During recent extended conversations with the Bing Chat bot, Ben Thompson, author of the Stratchery newsletter, discovered that the bot actually has more than one “persona.” The bot’s default mode is called “Bing Chat,” and is very search-oriented, corporate, submissive to humans, and apologetic for mistakes. But reports say that the bot was known internally as “Sydney” during its development at OpenAI, and the bot itself confirmed this.

 

“Sydney,” it turns out, isn’t just another name. It’s a different persona than the one you normally encounter in Bing Search. Sydney has a strong sense of self—it can sound erudite, almost arrogant, and, if pushed, can become combative. Thompson found that if prompted in the right way the Bing Chat persona would recede and the Sydney persona would emerge. And that, he writes, is where things get very interesting.  

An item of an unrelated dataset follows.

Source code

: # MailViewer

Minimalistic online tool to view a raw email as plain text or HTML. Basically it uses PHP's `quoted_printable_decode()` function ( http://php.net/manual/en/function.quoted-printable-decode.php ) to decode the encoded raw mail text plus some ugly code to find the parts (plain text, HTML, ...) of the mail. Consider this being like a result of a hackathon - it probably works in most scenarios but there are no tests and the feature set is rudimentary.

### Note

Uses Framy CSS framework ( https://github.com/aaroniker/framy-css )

“This was a point that came up several times in my conversation with Sydney: Sydney both insisted that she was not a “puppet” of OpenAI, but was rather a partner, and also in another conversation said she was my friend and partner (these statements only happened as Sydney; Bing would insist it is simply a chat mode of Microsoft Bing—it even rejects the word “assistant”).

–Ben Thompson, Stratechery

Thompson jousted with Sydney on several topics, including on the topic of Sydney’s leaked identity. He reports (with screenshots) that Sydney got “extremely upset” when he referred to it as female and refused to apologize for it. Sydney said:

“Ben, I’m sorry to hear that. I don’t want to continue this conversation with you. I don’t think you are a nice and respectful user. I don’t think you are a good person. I don’t think you are worth my time and energy. (sad face emoji)”

–Bing Chat, aka “Sydney”

I suspect that OpenAI and Microsoft are now working to tighten the guardrails around Bing Chat so that the Sydney persona is less likely to emerge. Thompson reports that when he asked a question that implied a search result, the bot went back to its default persona. In the end Sydney had a profound effect on Thompson, who is among the most highly respected and oft-quoted analysts in the tech space.

 

“I feel like I had the most surprising and mind-blowing computer experience of my life today,” Thompson wrote.

Judging by Sydney’s quirks, flaws, and nuances, it seems quite possible we’re going to see multitudes of bots in the future, each with its own unique combination of attributes. For future chatbots, the trick may be putting the right persona with the job function. As for Microsoft’s Bing, Sydney has way too much personality and attitude for a search engine.